**What to produce**: When copying the entries below, leave out every picture and keep the rest exact.

**Input data**:
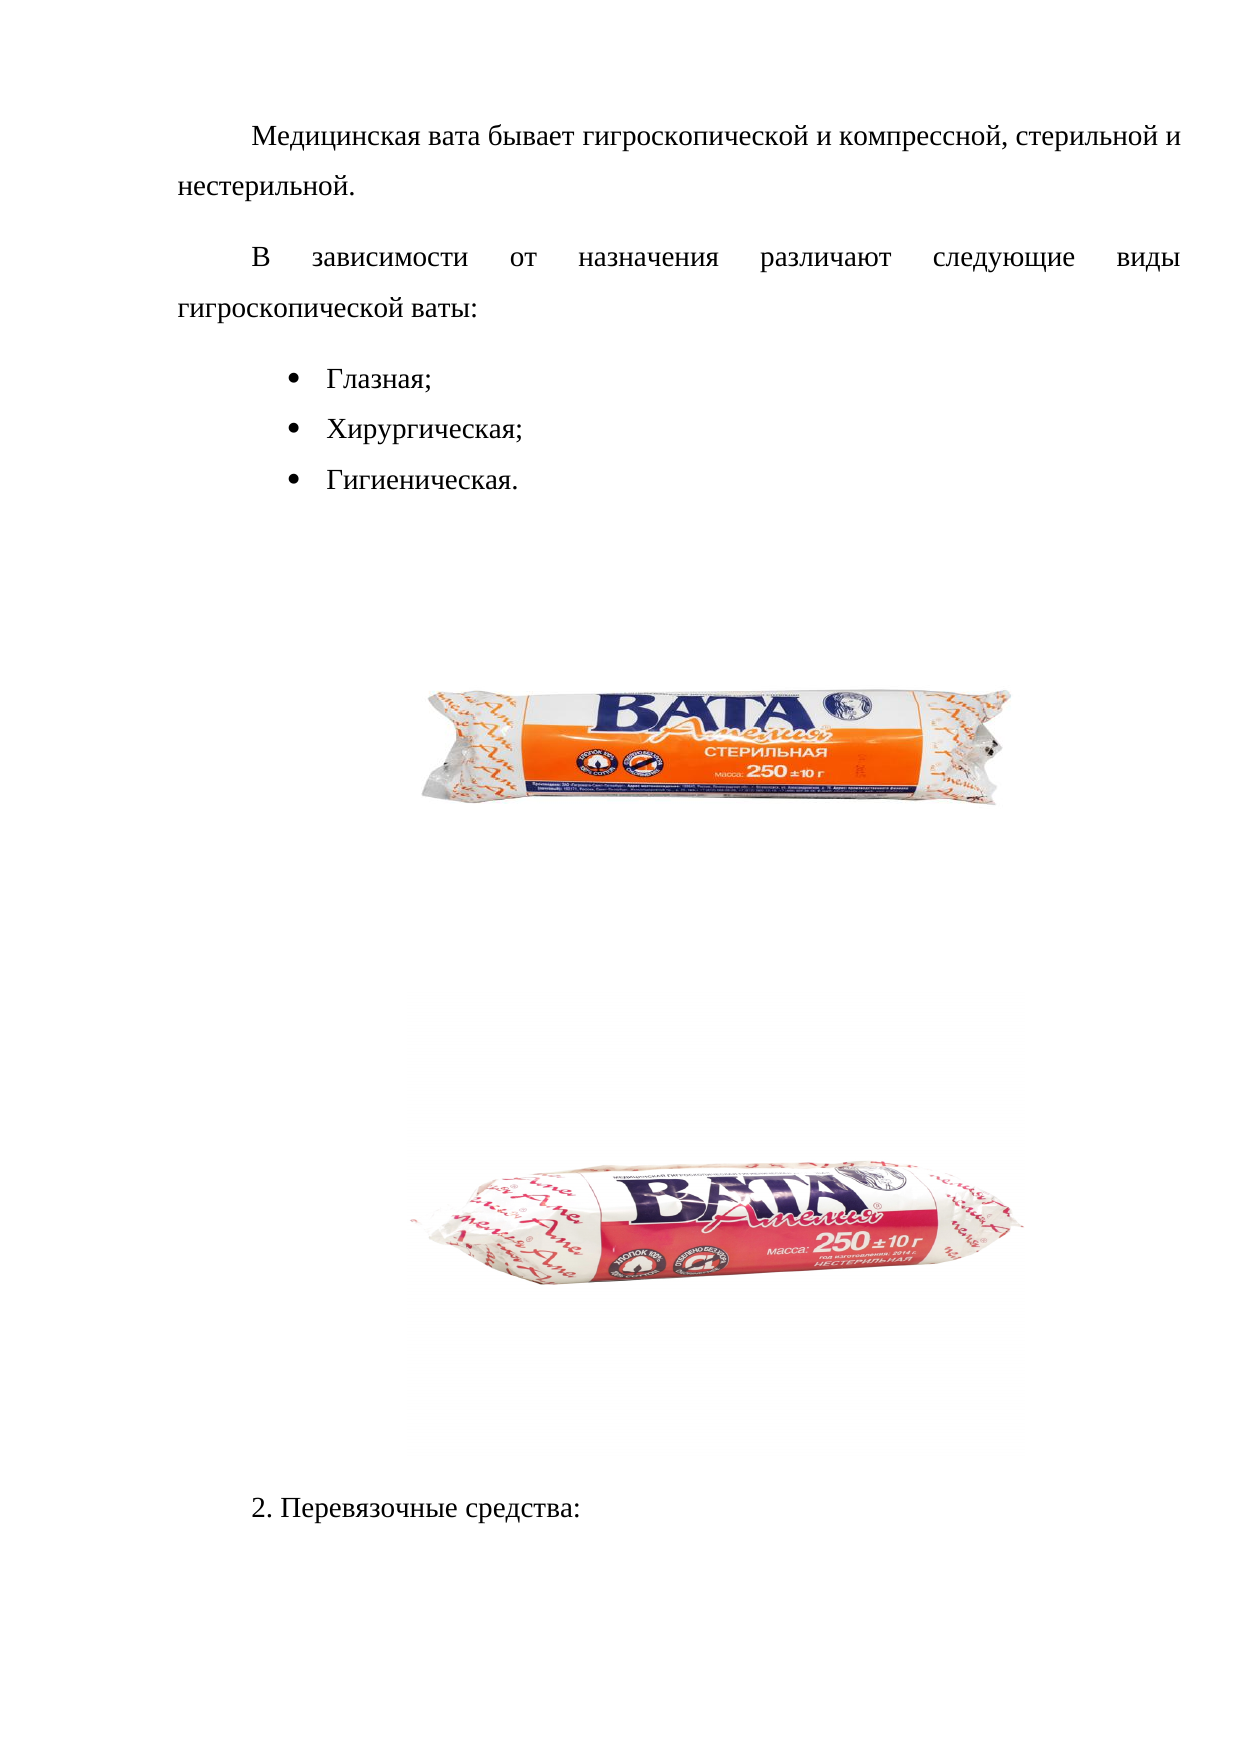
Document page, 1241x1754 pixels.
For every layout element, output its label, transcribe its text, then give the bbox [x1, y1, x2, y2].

picture [407, 989, 1025, 1456]
list Глазная; [288, 361, 1181, 395]
text Медицинская вата бывает гигроскопической и компрессной, стерильной и нестерильной. [177, 118, 1181, 202]
text В зависимости от назначения различают следующие виды гигроскопической ваты: [177, 239, 1181, 323]
list Хирургическая; [288, 411, 1181, 445]
list Гигиеническая. [288, 462, 1181, 496]
picture [413, 533, 1020, 955]
text 2. Перевязочные средства: [177, 1490, 1181, 1524]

**Solution**:
Document page, 1241x1754 pixels.
For every layout element, output its label, transcribe its text, then give the bbox [x1, y1, x2, y2].

picture [407, 989, 1025, 1456]
list Глазная; [288, 361, 1181, 395]
text Медицинская вата бывает гигроскопической и компрессной, стерильной и нестерильной. [177, 118, 1181, 202]
text В зависимости от назначения различают следующие виды гигроскопической ваты: [177, 239, 1181, 323]
list Хирургическая; [288, 411, 1181, 445]
list Гигиеническая. [288, 462, 1181, 496]
picture [413, 533, 1020, 955]
text 2. Перевязочные средства: [177, 1490, 1181, 1524]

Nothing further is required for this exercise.